No one person or group is responsible for Gainesville’s economic success. This is why Tim Guiliani, who serves as President & CEO of the Gainesville Area Chamber of Commerce, defines the area’s success as “part of the economic development equation.”

I asked Tim to elaborate on this equation, and he mentioned Gainesville’s collaborative effort to deliver win-win outcomes for those participating in the area’s creative class initiative. He said combining innovation and entrepreneurship is a winning economic development strategy in the 21st century.

But again, economic development is a statewide phenomenon and can count many committed leaders who have contributed to Florida’s success.

One of those leaders is Enterprise Florida’s Senior Vice President and Chief Operating Officer Louis Laubscher, who uses the catchy alliteration “Products and processes in pursuit of profits” to describe innovation’s impact on economic development.

His definition of innovation’s impact on economic development captures the fact that new processes and business models are just as important as new products. He also recognizes that new ideas need to have a market that generates cash flows and profit streams; without those, ideas are merely interesting – they are not commercially viable without a foundation for growth or a platform to create and grow companies.

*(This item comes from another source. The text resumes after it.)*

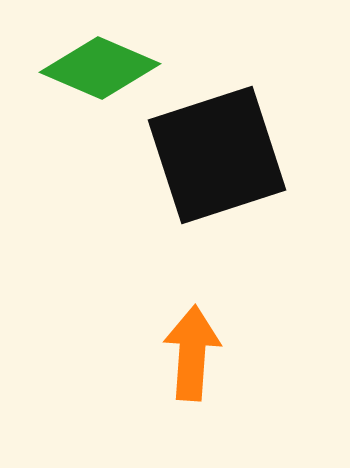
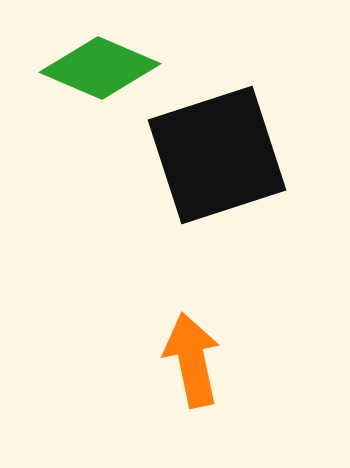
orange arrow: moved 7 px down; rotated 16 degrees counterclockwise
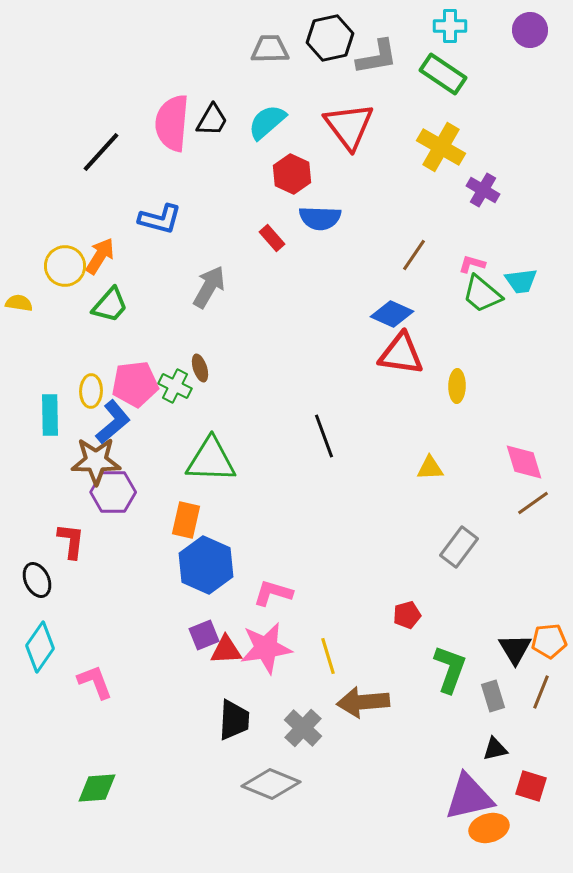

Those successes run through innovation’s impact on economic development, which can be found in Florida’s colleges, universities and other publicly funded research institutions. The strongest indication of success is in the progress made by the statewide Florida Institute for the Commercialization of Public Research.  Gainesville-based Jamie Grooms serves as CEO and Jane Teague is Chief Operating Officer based in West Palm Beach.

Teague offers a definition of innovation’s impact on economic development based on her experience working with both early and growth stage companies.

“Innovation is providing an environment in which promising entrepreneurs and companies have the resources they need to grow and achieve greatness,” she said. “Such resources include experienced management, seed capital and an overall climate of celebrating that which is new and different.”

Florida Institute’s statewide success is similar to that of one of its economic development partners from Central Florida. Fran Korosec and his GrowFL team at the University of Central Florida’s Office of Research and Commercialization follow an innovative, entrepreneur-centered economic growth strategy for getting second-stage businesses to the next level.

According to Korosec, “Innovation in economic development comes from intense focus on business retention and expansion. Keeping our economic development activities targeted at companies helps them grow their revenues; once their revenues grow, jobs will come.”

This intense focus relies on a pragmatic and actionable plan that yields meaningful measures:  grow revenues, expand companies, create jobs, spin off operating divisions and then start new companies. And then repeat the process. The process builds a stronger, more vibrant innovation economy within the region and throughout Florida. Follow this blueprint for success and before you know it, Florida’s successful innovation will be as well known as its sparkling sunshine.

David Whitney serves as the Entrepreneur in Residence for the University of Florida’s College of Engineering. Whitney teaches an Engineering Innovation course to both undergraduate and graduate students at UF. In addition, Whitney is the founding Managing Director of Energent Ventures, a Gainesville-based investor in innovation-driven companies.